U.S. Administration Slammed for Delaying Carbon Regulations for Power Plants

The American Coalition for Clean Coal Electricity has criticised the Environmental Protection Agency’s decision to delay regulations to reduce greenhouse gas emissions from power units under its Clean Power Plan to by mid-summer 2015.

The EPA also unveiled plans to create a new federal model optional for states to implement under the proposed standards.  The regulations were due in June.

“Rather than looking to work together to reach commonsense and practical energy guidelines in 2015, the administration is doubling down on its climate crusade at the expense of our economy and our people,” said Mike Duncan, president and CEO of ACCCE. “The administration is turning a deaf ear to mounting concerns being raised by energy experts, grid operators and state officials and is instead continuing its ‘go at it alone’ mentality—all to fulfill a misguided presidential legacy.”

The proposed regulations have been the subject of serious concerns at the state level, with officials in many states calling into question the legality and reliability issues associated with the proposed rule.
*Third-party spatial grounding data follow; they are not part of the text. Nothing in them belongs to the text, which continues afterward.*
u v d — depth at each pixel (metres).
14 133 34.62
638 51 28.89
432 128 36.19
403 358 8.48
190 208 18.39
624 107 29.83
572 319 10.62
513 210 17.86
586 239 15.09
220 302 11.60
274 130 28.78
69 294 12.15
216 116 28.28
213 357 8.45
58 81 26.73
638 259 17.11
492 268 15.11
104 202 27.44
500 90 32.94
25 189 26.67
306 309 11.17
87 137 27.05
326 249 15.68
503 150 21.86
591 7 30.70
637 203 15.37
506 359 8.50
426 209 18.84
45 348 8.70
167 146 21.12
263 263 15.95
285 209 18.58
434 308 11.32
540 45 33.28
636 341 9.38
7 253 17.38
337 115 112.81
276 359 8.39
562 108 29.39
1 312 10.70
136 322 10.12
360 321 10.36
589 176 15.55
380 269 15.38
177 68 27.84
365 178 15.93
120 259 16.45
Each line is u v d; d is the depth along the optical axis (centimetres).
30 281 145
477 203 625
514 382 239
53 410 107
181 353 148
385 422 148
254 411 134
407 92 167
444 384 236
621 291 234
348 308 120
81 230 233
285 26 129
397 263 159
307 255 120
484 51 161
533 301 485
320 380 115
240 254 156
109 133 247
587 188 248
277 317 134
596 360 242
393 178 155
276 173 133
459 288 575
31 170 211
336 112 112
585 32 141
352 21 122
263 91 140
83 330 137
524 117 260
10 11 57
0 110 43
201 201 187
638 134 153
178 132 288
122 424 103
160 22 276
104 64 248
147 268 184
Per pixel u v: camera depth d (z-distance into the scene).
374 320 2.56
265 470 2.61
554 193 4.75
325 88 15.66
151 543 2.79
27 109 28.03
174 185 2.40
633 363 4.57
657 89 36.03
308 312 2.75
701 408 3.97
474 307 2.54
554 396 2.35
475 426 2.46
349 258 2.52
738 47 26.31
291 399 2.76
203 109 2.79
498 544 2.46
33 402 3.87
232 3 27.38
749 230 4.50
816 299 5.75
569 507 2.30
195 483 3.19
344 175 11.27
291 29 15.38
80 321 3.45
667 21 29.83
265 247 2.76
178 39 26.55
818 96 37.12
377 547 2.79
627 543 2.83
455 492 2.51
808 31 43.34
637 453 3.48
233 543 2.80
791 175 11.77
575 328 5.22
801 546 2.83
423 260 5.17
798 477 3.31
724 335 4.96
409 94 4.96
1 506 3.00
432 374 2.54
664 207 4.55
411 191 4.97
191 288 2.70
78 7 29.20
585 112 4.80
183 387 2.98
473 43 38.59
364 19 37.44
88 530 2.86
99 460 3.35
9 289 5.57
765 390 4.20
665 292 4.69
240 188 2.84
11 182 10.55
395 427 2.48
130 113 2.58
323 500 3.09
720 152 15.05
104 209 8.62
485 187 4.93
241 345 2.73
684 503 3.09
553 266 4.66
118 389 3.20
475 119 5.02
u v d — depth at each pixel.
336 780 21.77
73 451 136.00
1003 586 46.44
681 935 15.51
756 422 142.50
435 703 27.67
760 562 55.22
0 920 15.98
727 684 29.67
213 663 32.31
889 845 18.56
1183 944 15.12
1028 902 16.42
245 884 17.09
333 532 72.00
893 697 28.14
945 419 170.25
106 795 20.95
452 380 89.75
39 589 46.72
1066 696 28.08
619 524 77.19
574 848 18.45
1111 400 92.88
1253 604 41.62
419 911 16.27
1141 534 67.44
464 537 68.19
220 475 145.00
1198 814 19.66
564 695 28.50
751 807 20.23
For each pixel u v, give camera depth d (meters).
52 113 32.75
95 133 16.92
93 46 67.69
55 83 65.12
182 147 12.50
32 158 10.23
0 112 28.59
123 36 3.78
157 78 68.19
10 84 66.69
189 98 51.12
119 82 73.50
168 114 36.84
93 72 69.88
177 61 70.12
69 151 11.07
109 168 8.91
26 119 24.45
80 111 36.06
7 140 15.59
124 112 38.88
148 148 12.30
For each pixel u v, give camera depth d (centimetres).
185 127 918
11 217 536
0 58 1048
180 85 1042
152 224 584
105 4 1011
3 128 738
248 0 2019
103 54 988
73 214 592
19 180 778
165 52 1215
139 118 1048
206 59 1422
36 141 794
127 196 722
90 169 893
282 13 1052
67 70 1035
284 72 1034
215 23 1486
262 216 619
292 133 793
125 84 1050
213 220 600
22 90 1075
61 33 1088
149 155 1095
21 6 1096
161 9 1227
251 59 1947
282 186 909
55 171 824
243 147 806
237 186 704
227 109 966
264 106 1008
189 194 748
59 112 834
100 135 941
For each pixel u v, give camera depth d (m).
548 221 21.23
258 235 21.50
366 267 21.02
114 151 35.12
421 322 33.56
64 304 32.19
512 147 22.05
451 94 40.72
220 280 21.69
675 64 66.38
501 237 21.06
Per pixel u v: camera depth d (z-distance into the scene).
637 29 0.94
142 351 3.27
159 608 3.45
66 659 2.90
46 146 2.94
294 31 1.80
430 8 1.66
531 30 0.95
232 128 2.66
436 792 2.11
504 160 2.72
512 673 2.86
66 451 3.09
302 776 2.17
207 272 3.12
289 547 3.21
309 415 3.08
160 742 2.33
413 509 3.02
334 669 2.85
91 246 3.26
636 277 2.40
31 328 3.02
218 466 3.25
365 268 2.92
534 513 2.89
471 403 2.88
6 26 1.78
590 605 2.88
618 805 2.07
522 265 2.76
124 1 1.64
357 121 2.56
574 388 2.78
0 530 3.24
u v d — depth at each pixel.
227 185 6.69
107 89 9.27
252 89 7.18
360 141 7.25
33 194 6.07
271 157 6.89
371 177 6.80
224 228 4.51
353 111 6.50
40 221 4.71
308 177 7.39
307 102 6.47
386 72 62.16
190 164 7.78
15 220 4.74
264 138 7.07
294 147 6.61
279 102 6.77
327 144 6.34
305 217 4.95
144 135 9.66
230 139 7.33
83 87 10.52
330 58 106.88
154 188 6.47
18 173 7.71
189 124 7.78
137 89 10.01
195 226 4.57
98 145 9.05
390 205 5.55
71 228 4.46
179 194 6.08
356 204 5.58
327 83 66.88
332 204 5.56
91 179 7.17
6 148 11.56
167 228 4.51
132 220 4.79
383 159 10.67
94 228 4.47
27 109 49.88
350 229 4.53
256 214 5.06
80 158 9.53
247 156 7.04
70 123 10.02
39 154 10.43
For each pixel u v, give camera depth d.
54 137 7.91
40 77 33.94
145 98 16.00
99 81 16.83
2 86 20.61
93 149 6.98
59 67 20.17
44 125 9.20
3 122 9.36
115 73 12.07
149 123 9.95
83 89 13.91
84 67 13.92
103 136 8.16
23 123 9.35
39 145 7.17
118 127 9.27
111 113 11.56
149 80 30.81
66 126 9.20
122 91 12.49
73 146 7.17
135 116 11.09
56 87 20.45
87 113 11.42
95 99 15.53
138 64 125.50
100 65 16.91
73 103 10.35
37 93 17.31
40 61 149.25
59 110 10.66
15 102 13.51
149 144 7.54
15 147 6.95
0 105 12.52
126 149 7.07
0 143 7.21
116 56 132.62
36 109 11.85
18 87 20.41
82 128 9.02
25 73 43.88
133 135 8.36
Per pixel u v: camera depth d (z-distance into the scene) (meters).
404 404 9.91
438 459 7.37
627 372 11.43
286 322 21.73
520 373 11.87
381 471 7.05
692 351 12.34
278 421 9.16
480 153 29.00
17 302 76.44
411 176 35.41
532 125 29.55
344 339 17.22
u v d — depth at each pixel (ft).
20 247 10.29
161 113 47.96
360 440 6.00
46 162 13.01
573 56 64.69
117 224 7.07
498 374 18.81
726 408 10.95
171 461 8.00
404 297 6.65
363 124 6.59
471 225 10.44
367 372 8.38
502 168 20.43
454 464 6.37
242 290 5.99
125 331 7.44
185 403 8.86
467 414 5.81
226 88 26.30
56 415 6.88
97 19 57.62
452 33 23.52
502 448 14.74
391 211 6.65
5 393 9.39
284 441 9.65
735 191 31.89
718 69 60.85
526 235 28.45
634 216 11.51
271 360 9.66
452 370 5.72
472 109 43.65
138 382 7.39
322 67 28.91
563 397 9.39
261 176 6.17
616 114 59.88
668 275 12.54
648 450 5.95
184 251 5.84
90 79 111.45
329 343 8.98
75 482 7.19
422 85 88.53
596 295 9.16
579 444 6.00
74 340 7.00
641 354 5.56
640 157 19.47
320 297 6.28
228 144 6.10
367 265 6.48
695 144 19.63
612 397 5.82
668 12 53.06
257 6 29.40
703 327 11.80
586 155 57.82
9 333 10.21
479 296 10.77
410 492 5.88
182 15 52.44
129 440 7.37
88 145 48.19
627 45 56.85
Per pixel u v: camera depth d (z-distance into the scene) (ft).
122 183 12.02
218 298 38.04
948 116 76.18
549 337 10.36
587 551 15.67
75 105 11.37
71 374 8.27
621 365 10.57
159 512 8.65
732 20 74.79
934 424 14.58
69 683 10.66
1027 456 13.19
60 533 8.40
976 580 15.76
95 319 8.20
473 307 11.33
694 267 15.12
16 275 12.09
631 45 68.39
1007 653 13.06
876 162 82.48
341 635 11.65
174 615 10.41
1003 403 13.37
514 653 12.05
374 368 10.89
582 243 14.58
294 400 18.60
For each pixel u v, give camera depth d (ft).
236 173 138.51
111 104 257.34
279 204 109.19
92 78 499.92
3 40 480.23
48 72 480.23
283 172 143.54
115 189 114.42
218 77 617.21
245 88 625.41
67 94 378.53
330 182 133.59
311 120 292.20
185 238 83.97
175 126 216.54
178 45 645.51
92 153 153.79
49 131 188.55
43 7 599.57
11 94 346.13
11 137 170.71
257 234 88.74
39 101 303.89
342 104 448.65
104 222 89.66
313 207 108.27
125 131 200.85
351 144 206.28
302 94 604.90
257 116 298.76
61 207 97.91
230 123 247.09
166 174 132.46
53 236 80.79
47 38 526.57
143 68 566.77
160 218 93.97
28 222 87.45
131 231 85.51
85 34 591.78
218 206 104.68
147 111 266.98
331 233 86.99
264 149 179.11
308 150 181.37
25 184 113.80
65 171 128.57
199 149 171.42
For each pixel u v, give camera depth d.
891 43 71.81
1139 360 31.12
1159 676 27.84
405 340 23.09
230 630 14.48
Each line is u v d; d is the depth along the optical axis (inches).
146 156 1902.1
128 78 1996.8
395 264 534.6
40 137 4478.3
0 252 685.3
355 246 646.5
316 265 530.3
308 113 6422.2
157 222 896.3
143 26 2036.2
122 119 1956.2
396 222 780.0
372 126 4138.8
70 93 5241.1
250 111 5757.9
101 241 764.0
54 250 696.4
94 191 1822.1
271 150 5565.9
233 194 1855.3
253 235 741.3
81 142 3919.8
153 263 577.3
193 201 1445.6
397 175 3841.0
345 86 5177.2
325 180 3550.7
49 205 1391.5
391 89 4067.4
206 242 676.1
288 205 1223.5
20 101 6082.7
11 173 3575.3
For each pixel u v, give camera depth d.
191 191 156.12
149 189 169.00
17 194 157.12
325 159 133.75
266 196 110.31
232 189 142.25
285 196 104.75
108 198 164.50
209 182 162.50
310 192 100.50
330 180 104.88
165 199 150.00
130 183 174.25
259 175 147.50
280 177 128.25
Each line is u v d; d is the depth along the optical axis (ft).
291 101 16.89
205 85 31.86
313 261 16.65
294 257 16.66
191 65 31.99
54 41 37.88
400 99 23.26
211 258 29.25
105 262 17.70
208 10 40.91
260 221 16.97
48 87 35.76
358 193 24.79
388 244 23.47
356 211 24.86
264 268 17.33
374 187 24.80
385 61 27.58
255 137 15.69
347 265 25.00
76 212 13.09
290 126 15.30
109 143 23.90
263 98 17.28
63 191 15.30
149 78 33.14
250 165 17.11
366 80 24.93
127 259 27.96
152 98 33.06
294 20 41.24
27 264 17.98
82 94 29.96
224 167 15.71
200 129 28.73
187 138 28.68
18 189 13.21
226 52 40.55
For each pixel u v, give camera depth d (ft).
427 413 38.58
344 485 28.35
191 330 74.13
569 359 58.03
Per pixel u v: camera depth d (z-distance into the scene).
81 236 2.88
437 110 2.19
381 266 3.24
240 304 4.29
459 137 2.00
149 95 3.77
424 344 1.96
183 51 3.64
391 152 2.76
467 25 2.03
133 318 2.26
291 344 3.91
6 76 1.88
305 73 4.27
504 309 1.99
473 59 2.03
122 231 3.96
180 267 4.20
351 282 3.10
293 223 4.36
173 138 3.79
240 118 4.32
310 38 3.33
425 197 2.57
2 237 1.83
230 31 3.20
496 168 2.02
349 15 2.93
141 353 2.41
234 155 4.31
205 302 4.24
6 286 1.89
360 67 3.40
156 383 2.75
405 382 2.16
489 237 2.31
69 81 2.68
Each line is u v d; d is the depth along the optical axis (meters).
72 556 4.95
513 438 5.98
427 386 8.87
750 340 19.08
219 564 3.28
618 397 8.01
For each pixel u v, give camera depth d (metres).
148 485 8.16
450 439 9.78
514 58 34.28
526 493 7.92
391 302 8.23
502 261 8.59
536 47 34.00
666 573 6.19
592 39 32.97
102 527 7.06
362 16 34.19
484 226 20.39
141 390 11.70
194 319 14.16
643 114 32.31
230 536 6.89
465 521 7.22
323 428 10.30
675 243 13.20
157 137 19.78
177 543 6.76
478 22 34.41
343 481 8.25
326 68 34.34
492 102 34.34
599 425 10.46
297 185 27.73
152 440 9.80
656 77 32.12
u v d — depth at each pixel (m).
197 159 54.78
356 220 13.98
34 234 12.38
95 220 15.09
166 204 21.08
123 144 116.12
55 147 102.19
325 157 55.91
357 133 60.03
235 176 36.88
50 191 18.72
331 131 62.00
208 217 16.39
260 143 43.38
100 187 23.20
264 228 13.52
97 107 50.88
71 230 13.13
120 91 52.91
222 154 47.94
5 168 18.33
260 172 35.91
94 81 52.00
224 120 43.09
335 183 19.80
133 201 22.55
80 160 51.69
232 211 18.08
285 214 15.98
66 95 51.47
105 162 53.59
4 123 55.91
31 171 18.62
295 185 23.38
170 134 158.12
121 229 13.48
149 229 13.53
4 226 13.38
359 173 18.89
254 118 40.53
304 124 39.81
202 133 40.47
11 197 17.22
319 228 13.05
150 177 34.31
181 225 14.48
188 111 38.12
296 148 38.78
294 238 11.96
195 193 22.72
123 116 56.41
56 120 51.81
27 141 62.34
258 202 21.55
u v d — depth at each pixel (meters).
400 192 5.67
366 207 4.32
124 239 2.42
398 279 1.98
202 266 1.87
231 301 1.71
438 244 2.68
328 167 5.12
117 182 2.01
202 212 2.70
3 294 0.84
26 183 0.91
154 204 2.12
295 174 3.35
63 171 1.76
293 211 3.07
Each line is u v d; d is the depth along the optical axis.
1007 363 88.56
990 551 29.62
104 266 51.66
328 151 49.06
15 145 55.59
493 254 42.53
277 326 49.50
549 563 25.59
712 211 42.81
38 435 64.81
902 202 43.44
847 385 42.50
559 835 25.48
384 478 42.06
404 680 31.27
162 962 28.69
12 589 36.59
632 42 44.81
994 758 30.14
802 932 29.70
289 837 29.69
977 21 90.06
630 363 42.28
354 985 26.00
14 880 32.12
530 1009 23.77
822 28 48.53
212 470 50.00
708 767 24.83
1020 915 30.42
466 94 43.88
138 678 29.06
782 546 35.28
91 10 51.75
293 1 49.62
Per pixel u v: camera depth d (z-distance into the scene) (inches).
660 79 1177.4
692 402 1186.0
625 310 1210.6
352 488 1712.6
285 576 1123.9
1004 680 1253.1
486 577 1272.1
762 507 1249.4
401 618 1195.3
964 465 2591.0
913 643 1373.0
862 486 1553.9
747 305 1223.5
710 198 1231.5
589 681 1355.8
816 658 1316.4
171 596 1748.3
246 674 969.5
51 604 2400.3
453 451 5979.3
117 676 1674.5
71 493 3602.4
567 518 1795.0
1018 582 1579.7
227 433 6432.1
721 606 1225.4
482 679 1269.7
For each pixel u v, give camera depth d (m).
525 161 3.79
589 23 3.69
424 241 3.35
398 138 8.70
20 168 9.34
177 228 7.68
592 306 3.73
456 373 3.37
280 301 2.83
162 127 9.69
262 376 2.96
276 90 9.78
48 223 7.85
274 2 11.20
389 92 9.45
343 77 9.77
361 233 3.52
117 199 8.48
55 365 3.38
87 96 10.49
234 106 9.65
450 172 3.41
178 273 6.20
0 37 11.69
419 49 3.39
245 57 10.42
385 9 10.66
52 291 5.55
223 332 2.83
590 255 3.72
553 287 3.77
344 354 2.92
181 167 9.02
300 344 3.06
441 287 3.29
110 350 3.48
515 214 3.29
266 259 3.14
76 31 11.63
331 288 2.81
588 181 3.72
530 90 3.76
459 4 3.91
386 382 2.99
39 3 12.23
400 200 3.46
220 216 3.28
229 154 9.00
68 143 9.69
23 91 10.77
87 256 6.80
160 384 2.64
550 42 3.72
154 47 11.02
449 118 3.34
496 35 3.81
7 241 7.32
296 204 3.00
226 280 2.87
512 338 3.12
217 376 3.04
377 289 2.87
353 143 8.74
In addition, as of last fall a total of thirteen attorneys general and fifteen governors had reached out to the EPA and President Barack Obama requesting that the agency withdraw its proposed carbon rule.

In October, NERA Economic Consulting released new analysis projecting significant negative economic impacts resulting from EPA’s proposed Clean Power Plan. The report, which relies on conservative data and often EPA’s own assumptions, showed double-digit energy cost increases as a result of the agency’s regulations.

Coal provides nearly 40% of electric power in the US, making it the most used feedstock for electricity generation. The coal-based power industry has led in developing ways to use our most reliable, affordable and abundant energy resource more cleanly and efficiently than ever before, investing nearly US$120 billion so far to reduce emissions by 90 percent and putting in an additional $27 billion between now and 2016.